::: Extract :::
Maybe they can be excused by their relative youth. There were protests and even riots after the election. Students walked out of classes en masse in protest. More pissed off, unhappy people. Sigh.

Perspective everyone.

One final comment: I have heard some Californians, some who I know personally, talk about how our state should seek to secede from the Union rather than accede to the presidency of Donald Trump. I suspect much of this talk is tongue-in-cheek, not to be taken seriously. But they claim that a pro-environmental and multicultural state like California with a vibrant and future focused technology center in Silicon Valley is incompatible with a “white nationalist” Trump leading a Republican Party ascendant in much of the rest of the United States. The incongruence between California culture and Trump’s Washington D.C. make a divorce logical for California, some claim. Local California officials promise not to help any federal authorities deport anyone in the country illegally.

They have that right. But they don’t have the right to interfere with federal law or contradict it. States’ rights are subordinate to federal control. This has been settled in American history, or so I had thought.

So even as I voted for Hillary Clinton and am opposed to Donald Trump from head to toe, I am alarmed by this secessionist talk. As a history teacher, I know fully well what happened between 1861 and 1865 – and the changed nature of the Union after that war, what that conflict supposedly settled about our nation. I would fight secession. With my personal firearm if necessary, I would fight for the United States. Just like I hope I would have done if I had lived in Tennessee in 1862. Remained loyal to the Union with my own rifle, if necessary.

Keep that in mind, my fellow California liberals.
::: Supplied records :::
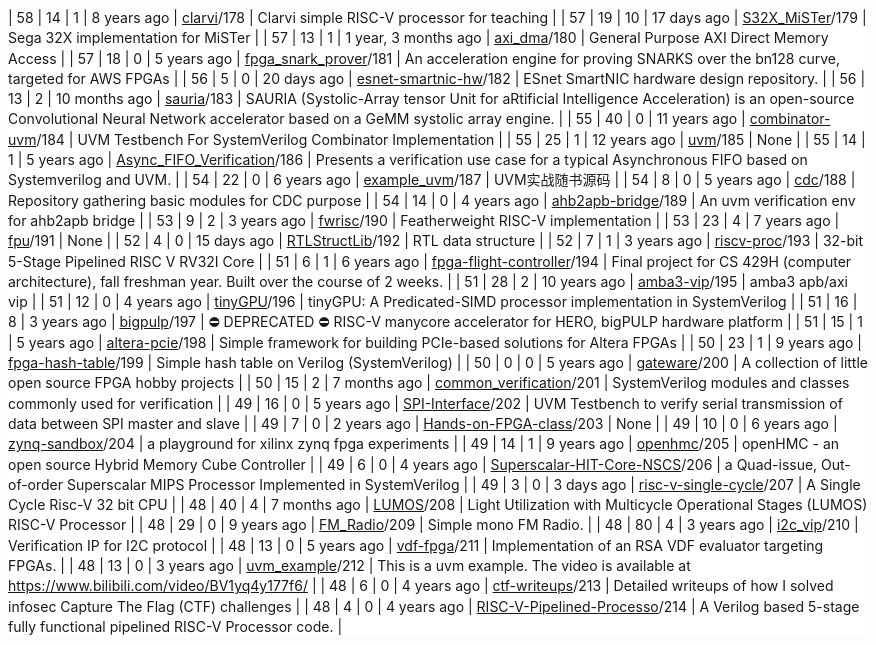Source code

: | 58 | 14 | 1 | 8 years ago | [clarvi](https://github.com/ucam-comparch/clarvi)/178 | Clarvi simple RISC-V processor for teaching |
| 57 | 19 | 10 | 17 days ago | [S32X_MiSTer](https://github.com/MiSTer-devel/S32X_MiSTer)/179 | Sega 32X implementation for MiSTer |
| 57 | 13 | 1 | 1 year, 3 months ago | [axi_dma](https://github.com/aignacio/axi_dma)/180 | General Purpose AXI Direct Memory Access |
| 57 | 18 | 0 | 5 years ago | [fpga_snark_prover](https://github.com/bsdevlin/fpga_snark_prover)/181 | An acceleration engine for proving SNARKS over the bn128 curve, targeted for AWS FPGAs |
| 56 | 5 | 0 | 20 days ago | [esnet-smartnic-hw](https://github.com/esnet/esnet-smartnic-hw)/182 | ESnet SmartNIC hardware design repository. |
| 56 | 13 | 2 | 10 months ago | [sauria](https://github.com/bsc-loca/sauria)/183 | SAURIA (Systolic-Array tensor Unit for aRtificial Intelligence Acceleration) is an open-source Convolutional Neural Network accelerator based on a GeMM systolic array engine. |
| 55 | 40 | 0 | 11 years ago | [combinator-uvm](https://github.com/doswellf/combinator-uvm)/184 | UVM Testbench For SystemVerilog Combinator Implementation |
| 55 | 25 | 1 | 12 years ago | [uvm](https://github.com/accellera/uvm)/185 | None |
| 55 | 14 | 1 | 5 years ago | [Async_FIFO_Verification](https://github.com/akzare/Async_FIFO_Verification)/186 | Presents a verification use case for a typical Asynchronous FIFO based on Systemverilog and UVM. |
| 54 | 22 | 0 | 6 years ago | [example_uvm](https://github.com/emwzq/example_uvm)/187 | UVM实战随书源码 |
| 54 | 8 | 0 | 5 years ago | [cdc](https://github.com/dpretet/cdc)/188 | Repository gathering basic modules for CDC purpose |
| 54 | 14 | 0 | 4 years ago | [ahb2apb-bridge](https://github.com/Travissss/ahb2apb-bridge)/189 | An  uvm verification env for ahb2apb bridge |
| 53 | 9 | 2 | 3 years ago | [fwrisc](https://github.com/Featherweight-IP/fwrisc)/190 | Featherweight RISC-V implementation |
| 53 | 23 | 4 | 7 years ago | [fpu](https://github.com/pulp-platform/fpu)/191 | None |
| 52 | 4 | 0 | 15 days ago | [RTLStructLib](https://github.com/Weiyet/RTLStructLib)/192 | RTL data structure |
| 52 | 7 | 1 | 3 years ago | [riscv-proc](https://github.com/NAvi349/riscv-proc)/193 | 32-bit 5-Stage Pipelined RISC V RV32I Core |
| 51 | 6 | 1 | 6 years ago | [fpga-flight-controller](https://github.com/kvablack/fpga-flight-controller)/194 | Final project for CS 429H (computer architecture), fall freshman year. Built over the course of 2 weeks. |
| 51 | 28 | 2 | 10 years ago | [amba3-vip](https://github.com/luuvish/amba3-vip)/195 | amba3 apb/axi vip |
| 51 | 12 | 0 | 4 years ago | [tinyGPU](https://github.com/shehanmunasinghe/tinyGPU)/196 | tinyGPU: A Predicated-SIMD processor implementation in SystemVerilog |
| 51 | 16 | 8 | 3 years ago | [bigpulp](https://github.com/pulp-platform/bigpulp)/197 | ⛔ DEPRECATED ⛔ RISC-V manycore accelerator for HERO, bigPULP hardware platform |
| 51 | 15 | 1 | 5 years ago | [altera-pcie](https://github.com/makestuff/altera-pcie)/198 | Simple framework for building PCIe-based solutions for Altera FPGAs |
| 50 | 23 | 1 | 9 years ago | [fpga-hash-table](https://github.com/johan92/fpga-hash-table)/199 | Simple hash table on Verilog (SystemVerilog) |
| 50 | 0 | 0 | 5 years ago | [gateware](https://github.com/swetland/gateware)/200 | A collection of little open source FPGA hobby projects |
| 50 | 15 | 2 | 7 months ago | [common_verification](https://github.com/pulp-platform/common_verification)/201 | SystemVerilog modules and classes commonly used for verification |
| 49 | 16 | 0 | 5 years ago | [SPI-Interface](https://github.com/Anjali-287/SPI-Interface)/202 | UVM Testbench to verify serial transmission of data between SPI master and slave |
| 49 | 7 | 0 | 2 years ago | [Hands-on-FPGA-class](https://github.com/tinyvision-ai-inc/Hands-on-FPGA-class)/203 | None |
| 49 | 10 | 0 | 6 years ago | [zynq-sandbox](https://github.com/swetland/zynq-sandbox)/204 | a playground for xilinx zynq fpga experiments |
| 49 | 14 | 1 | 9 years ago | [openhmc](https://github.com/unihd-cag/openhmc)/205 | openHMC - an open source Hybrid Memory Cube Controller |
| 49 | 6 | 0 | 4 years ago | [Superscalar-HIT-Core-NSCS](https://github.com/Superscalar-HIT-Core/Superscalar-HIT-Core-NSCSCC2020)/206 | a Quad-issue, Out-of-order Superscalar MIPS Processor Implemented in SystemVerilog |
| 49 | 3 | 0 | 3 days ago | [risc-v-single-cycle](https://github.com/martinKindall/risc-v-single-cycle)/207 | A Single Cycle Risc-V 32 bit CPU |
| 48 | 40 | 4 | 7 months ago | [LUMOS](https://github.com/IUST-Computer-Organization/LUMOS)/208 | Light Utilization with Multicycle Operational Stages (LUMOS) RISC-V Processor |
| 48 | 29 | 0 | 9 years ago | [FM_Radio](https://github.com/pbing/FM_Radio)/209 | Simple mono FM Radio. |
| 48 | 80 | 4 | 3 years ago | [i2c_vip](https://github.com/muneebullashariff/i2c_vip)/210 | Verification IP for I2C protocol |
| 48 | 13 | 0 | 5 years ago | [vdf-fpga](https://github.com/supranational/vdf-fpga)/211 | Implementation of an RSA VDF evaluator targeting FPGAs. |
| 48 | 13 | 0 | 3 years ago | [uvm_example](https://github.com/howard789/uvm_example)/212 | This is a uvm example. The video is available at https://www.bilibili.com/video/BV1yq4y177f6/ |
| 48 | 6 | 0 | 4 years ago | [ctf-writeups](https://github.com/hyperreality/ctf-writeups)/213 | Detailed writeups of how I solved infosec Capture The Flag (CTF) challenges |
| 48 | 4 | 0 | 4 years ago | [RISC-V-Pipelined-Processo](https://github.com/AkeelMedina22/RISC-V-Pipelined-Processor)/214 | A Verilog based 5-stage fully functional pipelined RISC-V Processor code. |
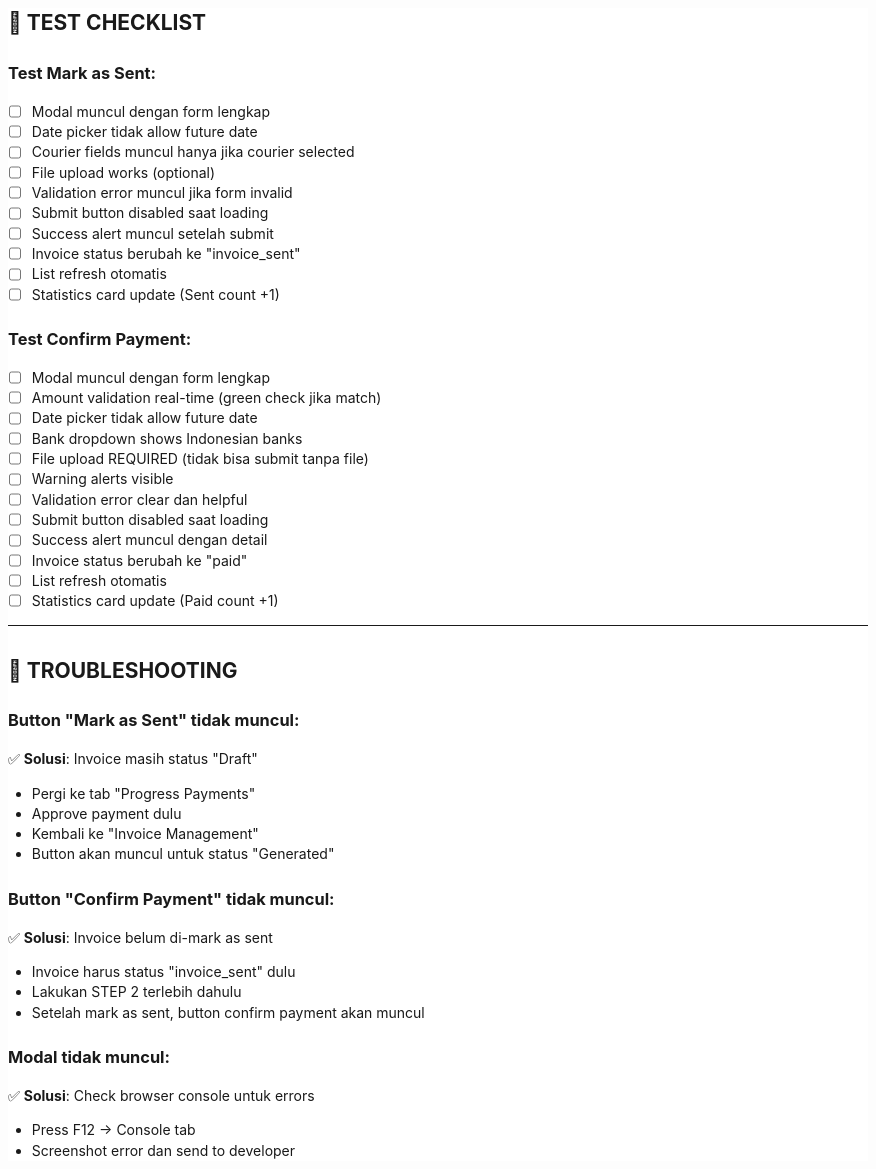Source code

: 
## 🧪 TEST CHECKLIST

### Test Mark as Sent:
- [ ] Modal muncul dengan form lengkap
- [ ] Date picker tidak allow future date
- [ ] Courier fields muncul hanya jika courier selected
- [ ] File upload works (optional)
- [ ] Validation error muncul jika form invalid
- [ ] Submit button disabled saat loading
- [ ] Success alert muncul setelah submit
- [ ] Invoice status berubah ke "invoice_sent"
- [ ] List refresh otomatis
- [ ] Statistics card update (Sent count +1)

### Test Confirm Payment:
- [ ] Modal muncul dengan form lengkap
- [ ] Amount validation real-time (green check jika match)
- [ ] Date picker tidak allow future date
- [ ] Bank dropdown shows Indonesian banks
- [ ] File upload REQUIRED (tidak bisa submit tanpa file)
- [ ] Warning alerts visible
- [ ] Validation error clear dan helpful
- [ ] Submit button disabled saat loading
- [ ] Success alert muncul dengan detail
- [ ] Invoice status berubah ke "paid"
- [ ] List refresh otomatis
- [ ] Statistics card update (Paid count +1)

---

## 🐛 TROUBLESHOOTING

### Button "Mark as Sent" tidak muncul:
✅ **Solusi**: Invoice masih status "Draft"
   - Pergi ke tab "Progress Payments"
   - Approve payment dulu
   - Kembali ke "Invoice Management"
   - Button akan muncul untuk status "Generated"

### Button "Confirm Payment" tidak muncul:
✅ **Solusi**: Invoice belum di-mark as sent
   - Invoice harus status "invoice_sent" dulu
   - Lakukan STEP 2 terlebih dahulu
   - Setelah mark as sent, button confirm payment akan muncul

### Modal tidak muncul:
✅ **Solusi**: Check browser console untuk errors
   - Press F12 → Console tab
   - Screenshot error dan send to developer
:::
◆ Task details ◆
In the piece on California secession talk, what do local California officials promise? These lines come from a different source than the piece on California secession talk.

◆ Answer box ◆
They promise not to help any federal authorities deport anyone in the country illegally.